● **EXERCISE DESCRIPTION**: Can you transcribe the data exactly? Leave the pictures out.

● **RECORDS TO PROCESS**:

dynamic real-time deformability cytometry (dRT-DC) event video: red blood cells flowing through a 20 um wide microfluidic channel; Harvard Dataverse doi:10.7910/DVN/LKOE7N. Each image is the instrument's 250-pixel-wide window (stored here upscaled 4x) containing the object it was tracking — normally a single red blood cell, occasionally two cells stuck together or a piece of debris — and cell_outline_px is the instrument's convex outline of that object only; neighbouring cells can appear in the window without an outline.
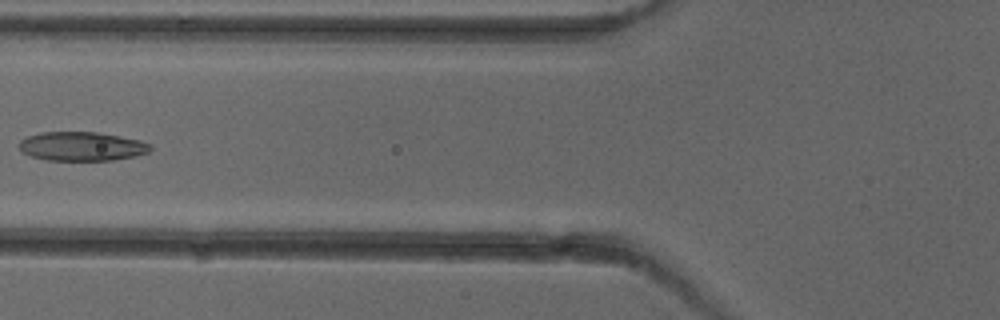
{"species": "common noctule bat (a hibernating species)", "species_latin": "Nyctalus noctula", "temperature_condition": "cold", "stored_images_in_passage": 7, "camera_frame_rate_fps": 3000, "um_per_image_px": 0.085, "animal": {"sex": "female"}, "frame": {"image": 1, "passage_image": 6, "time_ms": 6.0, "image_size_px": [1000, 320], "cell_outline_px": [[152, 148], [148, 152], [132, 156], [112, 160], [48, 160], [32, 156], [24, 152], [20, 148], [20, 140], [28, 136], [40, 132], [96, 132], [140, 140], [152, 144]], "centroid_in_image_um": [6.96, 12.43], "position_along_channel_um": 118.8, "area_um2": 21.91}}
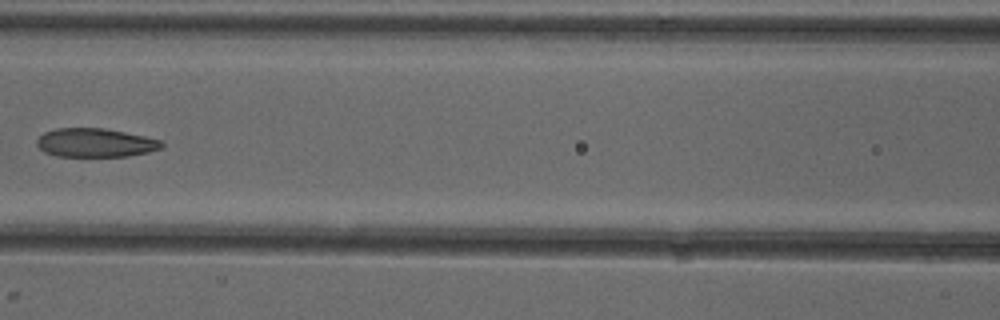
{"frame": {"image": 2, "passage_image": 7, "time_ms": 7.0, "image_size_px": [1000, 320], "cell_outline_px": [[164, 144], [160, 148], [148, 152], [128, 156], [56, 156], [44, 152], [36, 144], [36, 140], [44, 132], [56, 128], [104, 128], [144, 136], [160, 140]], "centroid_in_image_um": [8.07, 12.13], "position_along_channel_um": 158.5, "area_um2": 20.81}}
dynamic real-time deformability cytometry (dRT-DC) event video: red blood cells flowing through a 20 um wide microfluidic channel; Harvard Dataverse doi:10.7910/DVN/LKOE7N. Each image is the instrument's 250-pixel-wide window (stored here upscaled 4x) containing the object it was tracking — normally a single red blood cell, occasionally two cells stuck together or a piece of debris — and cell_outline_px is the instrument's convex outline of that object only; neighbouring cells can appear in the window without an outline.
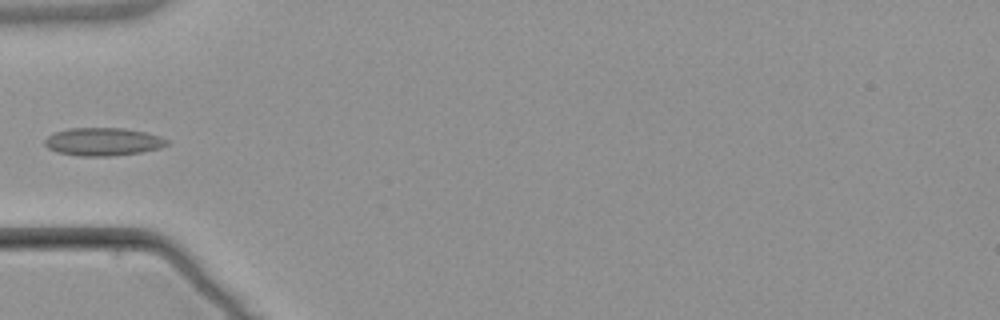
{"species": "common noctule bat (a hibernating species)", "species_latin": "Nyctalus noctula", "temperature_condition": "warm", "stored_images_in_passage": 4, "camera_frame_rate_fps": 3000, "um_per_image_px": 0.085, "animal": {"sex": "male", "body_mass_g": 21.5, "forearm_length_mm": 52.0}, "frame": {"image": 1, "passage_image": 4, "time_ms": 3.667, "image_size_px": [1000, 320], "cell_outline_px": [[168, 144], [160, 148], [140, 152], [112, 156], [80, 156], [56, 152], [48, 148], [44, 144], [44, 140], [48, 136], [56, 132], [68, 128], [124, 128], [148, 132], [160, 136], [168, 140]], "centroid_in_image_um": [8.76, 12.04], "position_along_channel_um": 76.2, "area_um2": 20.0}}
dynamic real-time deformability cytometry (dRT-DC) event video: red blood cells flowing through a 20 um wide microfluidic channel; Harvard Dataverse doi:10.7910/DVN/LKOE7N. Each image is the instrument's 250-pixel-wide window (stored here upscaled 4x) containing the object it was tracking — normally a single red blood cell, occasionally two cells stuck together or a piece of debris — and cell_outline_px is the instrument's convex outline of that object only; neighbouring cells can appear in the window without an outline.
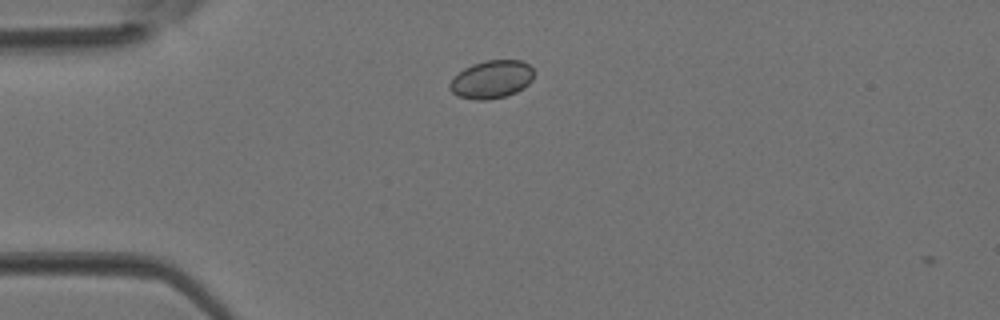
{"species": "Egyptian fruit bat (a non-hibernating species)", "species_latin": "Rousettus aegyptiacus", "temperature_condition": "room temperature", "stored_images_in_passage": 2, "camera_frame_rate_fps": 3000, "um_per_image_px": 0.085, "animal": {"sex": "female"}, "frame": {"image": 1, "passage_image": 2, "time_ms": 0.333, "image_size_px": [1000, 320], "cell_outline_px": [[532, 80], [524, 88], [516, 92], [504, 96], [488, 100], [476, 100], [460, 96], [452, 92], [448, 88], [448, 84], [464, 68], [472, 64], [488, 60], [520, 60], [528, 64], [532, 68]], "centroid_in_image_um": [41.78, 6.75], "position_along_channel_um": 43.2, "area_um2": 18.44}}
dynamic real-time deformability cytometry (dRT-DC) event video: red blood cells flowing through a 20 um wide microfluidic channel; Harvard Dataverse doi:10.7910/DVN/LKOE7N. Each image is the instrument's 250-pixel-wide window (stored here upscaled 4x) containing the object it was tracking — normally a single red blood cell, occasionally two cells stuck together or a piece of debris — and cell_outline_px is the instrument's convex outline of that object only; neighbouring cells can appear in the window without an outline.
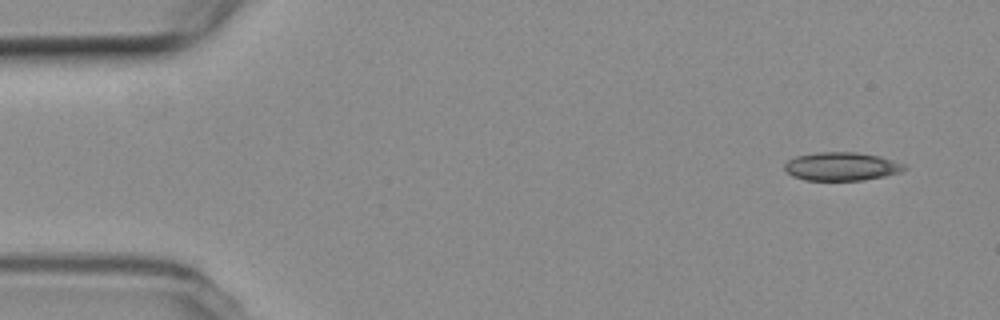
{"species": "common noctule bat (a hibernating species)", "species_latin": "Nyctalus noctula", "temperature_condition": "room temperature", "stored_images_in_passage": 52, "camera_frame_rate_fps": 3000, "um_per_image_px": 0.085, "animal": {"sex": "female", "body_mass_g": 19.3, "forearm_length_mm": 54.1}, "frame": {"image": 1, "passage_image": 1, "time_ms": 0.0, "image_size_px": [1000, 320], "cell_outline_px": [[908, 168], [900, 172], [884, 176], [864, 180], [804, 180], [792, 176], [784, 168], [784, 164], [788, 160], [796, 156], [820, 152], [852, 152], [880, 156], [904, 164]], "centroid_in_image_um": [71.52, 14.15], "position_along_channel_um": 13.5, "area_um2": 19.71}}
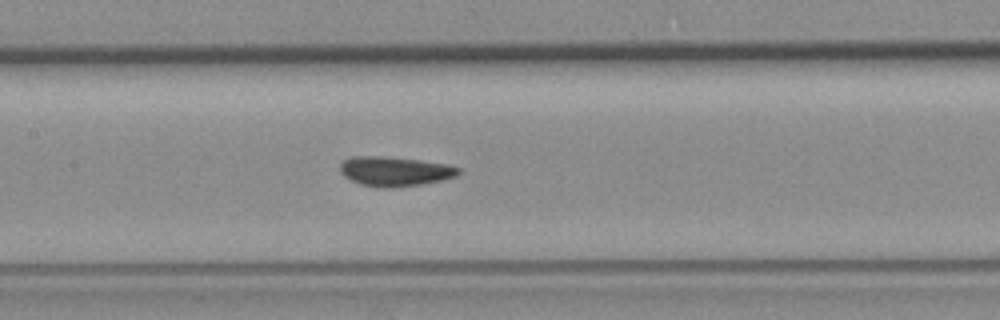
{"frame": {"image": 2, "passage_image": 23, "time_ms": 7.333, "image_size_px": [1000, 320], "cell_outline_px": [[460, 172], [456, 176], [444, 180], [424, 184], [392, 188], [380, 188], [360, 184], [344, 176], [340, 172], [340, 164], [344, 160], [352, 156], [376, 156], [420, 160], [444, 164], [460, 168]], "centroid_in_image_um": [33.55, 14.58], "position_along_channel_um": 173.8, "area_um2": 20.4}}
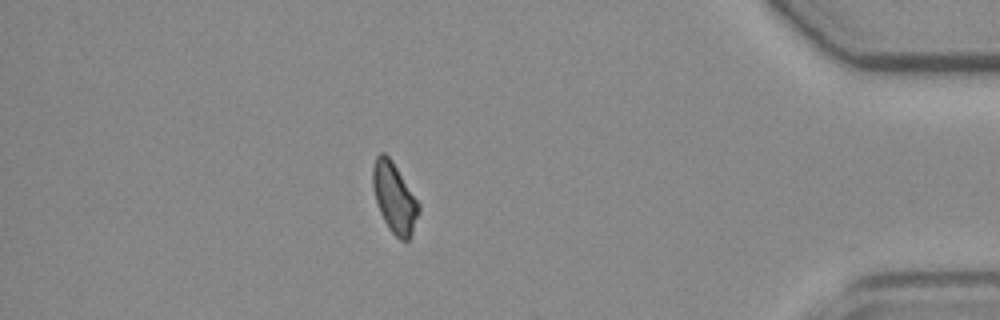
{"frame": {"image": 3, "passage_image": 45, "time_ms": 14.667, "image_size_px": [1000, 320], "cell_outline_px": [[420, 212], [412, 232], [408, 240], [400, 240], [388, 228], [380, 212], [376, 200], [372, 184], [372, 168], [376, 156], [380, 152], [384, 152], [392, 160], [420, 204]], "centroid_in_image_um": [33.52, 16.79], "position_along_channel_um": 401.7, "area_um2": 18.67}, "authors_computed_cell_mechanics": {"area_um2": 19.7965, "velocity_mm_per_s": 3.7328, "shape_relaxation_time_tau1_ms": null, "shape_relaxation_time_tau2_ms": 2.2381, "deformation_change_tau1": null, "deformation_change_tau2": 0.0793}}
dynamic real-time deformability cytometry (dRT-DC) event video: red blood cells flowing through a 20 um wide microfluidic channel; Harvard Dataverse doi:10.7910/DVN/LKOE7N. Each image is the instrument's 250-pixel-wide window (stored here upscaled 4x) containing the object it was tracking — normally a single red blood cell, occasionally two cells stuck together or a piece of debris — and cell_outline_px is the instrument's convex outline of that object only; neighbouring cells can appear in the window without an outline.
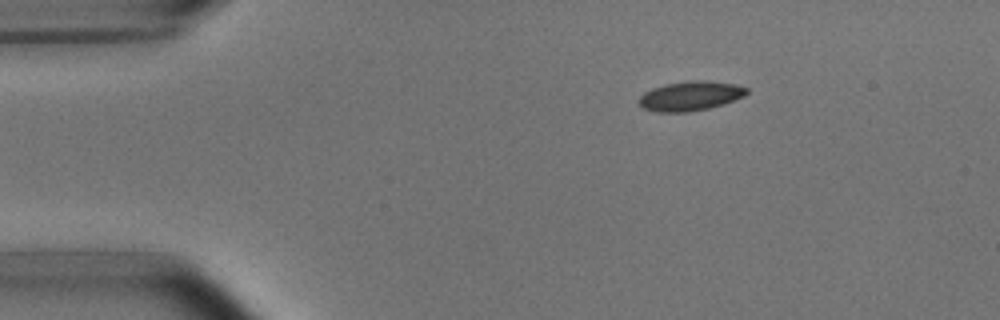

● **RESPONSE**:
dynamic real-time deformability cytometry (dRT-DC) event video: red blood cells flowing through a 20 um wide microfluidic channel; Harvard Dataverse doi:10.7910/DVN/LKOE7N. Each image is the instrument's 250-pixel-wide window (stored here upscaled 4x) containing the object it was tracking — normally a single red blood cell, occasionally two cells stuck together or a piece of debris — and cell_outline_px is the instrument's convex outline of that object only; neighbouring cells can appear in the window without an outline.
{"species": "common noctule bat (a hibernating species)", "species_latin": "Nyctalus noctula", "temperature_condition": "cold", "stored_images_in_passage": 7, "camera_frame_rate_fps": 3000, "um_per_image_px": 0.085, "animal": {"sex": "female"}, "frame": {"image": 1, "passage_image": 6, "time_ms": 6.0, "image_size_px": [1000, 320], "cell_outline_px": [[152, 148], [148, 152], [132, 156], [112, 160], [48, 160], [32, 156], [24, 152], [20, 148], [20, 140], [28, 136], [40, 132], [96, 132], [140, 140], [152, 144]], "centroid_in_image_um": [6.96, 12.43], "position_along_channel_um": 118.8, "area_um2": 21.91}}
{"frame": {"image": 2, "passage_image": 7, "time_ms": 7.0, "image_size_px": [1000, 320], "cell_outline_px": [[164, 144], [160, 148], [148, 152], [128, 156], [56, 156], [44, 152], [36, 144], [36, 140], [44, 132], [56, 128], [104, 128], [144, 136], [160, 140]], "centroid_in_image_um": [8.07, 12.13], "position_along_channel_um": 158.5, "area_um2": 20.81}}
dynamic real-time deformability cytometry (dRT-DC) event video: red blood cells flowing through a 20 um wide microfluidic channel; Harvard Dataverse doi:10.7910/DVN/LKOE7N. Each image is the instrument's 250-pixel-wide window (stored here upscaled 4x) containing the object it was tracking — normally a single red blood cell, occasionally two cells stuck together or a piece of debris — and cell_outline_px is the instrument's convex outline of that object only; neighbouring cells can appear in the window without an outline.
{"species": "common noctule bat (a hibernating species)", "species_latin": "Nyctalus noctula", "temperature_condition": "warm", "stored_images_in_passage": 4, "camera_frame_rate_fps": 3000, "um_per_image_px": 0.085, "animal": {"sex": "male", "body_mass_g": 21.5, "forearm_length_mm": 52.0}, "frame": {"image": 1, "passage_image": 4, "time_ms": 3.667, "image_size_px": [1000, 320], "cell_outline_px": [[168, 144], [160, 148], [140, 152], [112, 156], [80, 156], [56, 152], [48, 148], [44, 144], [44, 140], [48, 136], [56, 132], [68, 128], [124, 128], [148, 132], [160, 136], [168, 140]], "centroid_in_image_um": [8.76, 12.04], "position_along_channel_um": 76.2, "area_um2": 20.0}}
dynamic real-time deformability cytometry (dRT-DC) event video: red blood cells flowing through a 20 um wide microfluidic channel; Harvard Dataverse doi:10.7910/DVN/LKOE7N. Each image is the instrument's 250-pixel-wide window (stored here upscaled 4x) containing the object it was tracking — normally a single red blood cell, occasionally two cells stuck together or a piece of debris — and cell_outline_px is the instrument's convex outline of that object only; neighbouring cells can appear in the window without an outline.
{"species": "Egyptian fruit bat (a non-hibernating species)", "species_latin": "Rousettus aegyptiacus", "temperature_condition": "room temperature", "stored_images_in_passage": 2, "camera_frame_rate_fps": 3000, "um_per_image_px": 0.085, "animal": {"sex": "female"}, "frame": {"image": 1, "passage_image": 2, "time_ms": 0.333, "image_size_px": [1000, 320], "cell_outline_px": [[532, 80], [524, 88], [516, 92], [504, 96], [488, 100], [476, 100], [460, 96], [452, 92], [448, 88], [448, 84], [464, 68], [472, 64], [488, 60], [520, 60], [528, 64], [532, 68]], "centroid_in_image_um": [41.78, 6.75], "position_along_channel_um": 43.2, "area_um2": 18.44}}
dynamic real-time deformability cytometry (dRT-DC) event video: red blood cells flowing through a 20 um wide microfluidic channel; Harvard Dataverse doi:10.7910/DVN/LKOE7N. Each image is the instrument's 250-pixel-wide window (stored here upscaled 4x) containing the object it was tracking — normally a single red blood cell, occasionally two cells stuck together or a piece of debris — and cell_outline_px is the instrument's convex outline of that object only; neighbouring cells can appear in the window without an outline.
{"species": "common noctule bat (a hibernating species)", "species_latin": "Nyctalus noctula", "temperature_condition": "room temperature", "stored_images_in_passage": 52, "camera_frame_rate_fps": 3000, "um_per_image_px": 0.085, "animal": {"sex": "female", "body_mass_g": 19.3, "forearm_length_mm": 54.1}, "frame": {"image": 1, "passage_image": 1, "time_ms": 0.0, "image_size_px": [1000, 320], "cell_outline_px": [[908, 168], [900, 172], [884, 176], [864, 180], [804, 180], [792, 176], [784, 168], [784, 164], [788, 160], [796, 156], [820, 152], [852, 152], [880, 156], [904, 164]], "centroid_in_image_um": [71.52, 14.15], "position_along_channel_um": 13.5, "area_um2": 19.71}}
{"frame": {"image": 2, "passage_image": 23, "time_ms": 7.333, "image_size_px": [1000, 320], "cell_outline_px": [[460, 172], [456, 176], [444, 180], [424, 184], [392, 188], [380, 188], [360, 184], [344, 176], [340, 172], [340, 164], [344, 160], [352, 156], [376, 156], [420, 160], [444, 164], [460, 168]], "centroid_in_image_um": [33.55, 14.58], "position_along_channel_um": 173.8, "area_um2": 20.4}}
{"frame": {"image": 3, "passage_image": 45, "time_ms": 14.667, "image_size_px": [1000, 320], "cell_outline_px": [[420, 212], [412, 232], [408, 240], [400, 240], [388, 228], [380, 212], [376, 200], [372, 184], [372, 168], [376, 156], [380, 152], [384, 152], [392, 160], [420, 204]], "centroid_in_image_um": [33.52, 16.79], "position_along_channel_um": 401.7, "area_um2": 18.67}, "authors_computed_cell_mechanics": {"area_um2": 19.7965, "velocity_mm_per_s": 3.7328, "shape_relaxation_time_tau1_ms": null, "shape_relaxation_time_tau2_ms": 2.2381, "deformation_change_tau1": null, "deformation_change_tau2": 0.0793}}
dynamic real-time deformability cytometry (dRT-DC) event video: red blood cells flowing through a 20 um wide microfluidic channel; Harvard Dataverse doi:10.7910/DVN/LKOE7N. Each image is the instrument's 250-pixel-wide window (stored here upscaled 4x) containing the object it was tracking — normally a single red blood cell, occasionally two cells stuck together or a piece of debris — and cell_outline_px is the instrument's convex outline of that object only; neighbouring cells can appear in the window without an outline.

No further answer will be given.